Using the material below, print a verbatim copy of every line from the one containing "f_number: 1.6" through the one containing "f_number: 7", inclusive, and omit the pictures.

* [Data records]
_____

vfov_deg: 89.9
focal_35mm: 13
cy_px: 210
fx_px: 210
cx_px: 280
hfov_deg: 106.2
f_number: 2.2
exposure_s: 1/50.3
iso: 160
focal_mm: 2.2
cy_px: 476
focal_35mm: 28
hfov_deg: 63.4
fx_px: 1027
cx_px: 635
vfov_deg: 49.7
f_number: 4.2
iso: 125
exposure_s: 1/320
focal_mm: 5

_____

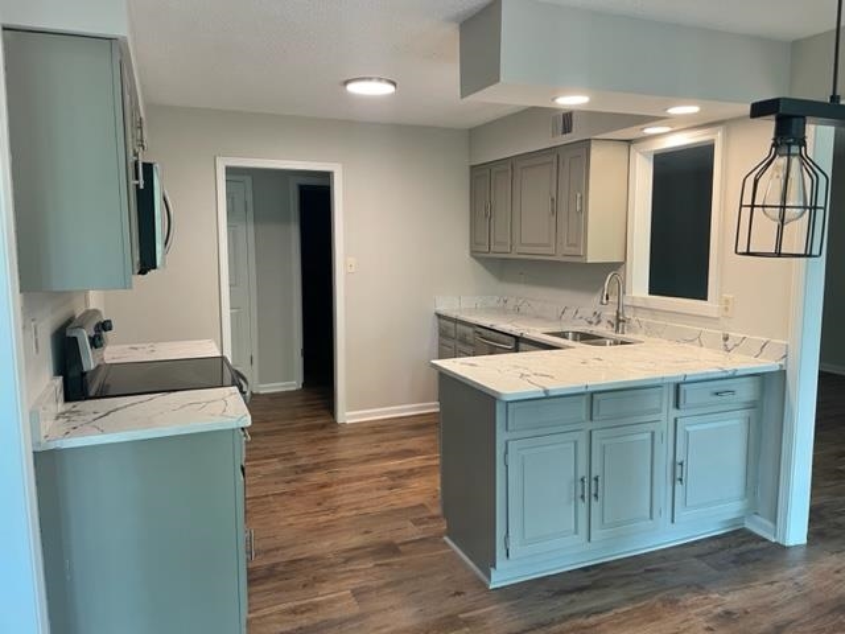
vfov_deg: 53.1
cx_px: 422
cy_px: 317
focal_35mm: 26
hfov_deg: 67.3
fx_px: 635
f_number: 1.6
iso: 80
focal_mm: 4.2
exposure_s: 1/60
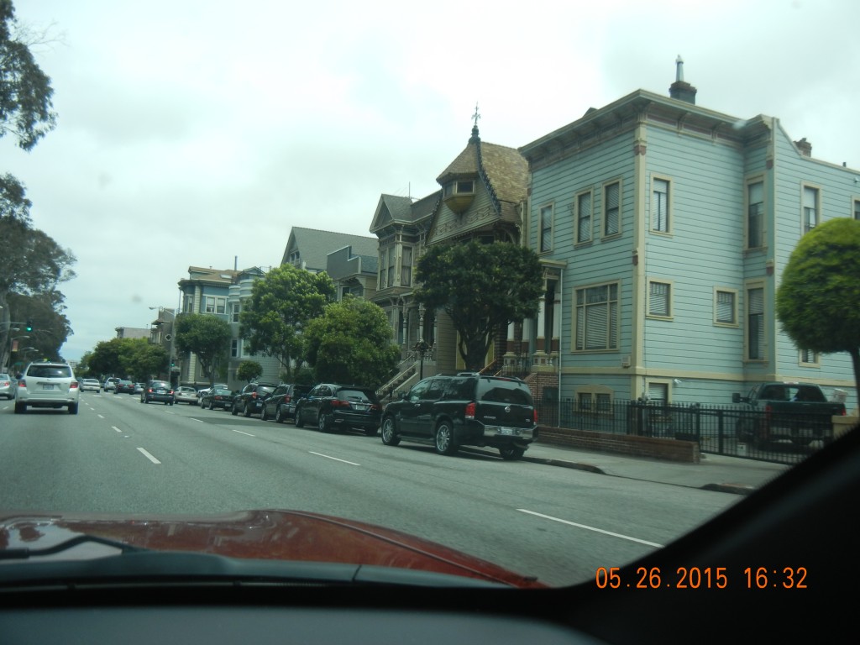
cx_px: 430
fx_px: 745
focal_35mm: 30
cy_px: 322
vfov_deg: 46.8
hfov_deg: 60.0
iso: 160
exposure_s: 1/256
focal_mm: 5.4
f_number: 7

_____

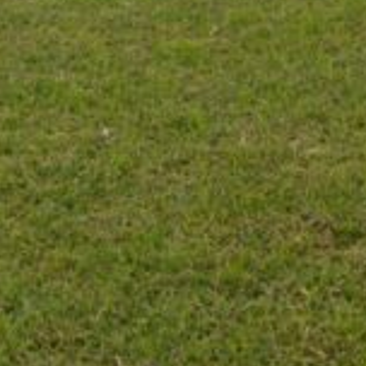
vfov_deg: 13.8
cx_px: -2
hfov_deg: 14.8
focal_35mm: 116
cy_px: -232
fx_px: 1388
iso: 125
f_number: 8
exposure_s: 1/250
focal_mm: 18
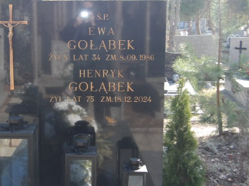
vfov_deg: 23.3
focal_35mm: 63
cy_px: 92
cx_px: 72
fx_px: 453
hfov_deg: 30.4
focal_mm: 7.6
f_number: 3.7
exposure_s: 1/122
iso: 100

_____

* [Problem solution]
f_number: 1.6
iso: 80
focal_mm: 4.2
exposure_s: 1/60
cx_px: 430
fx_px: 745
focal_35mm: 30
cy_px: 322
vfov_deg: 46.8
hfov_deg: 60.0
iso: 160
exposure_s: 1/256
focal_mm: 5.4
f_number: 7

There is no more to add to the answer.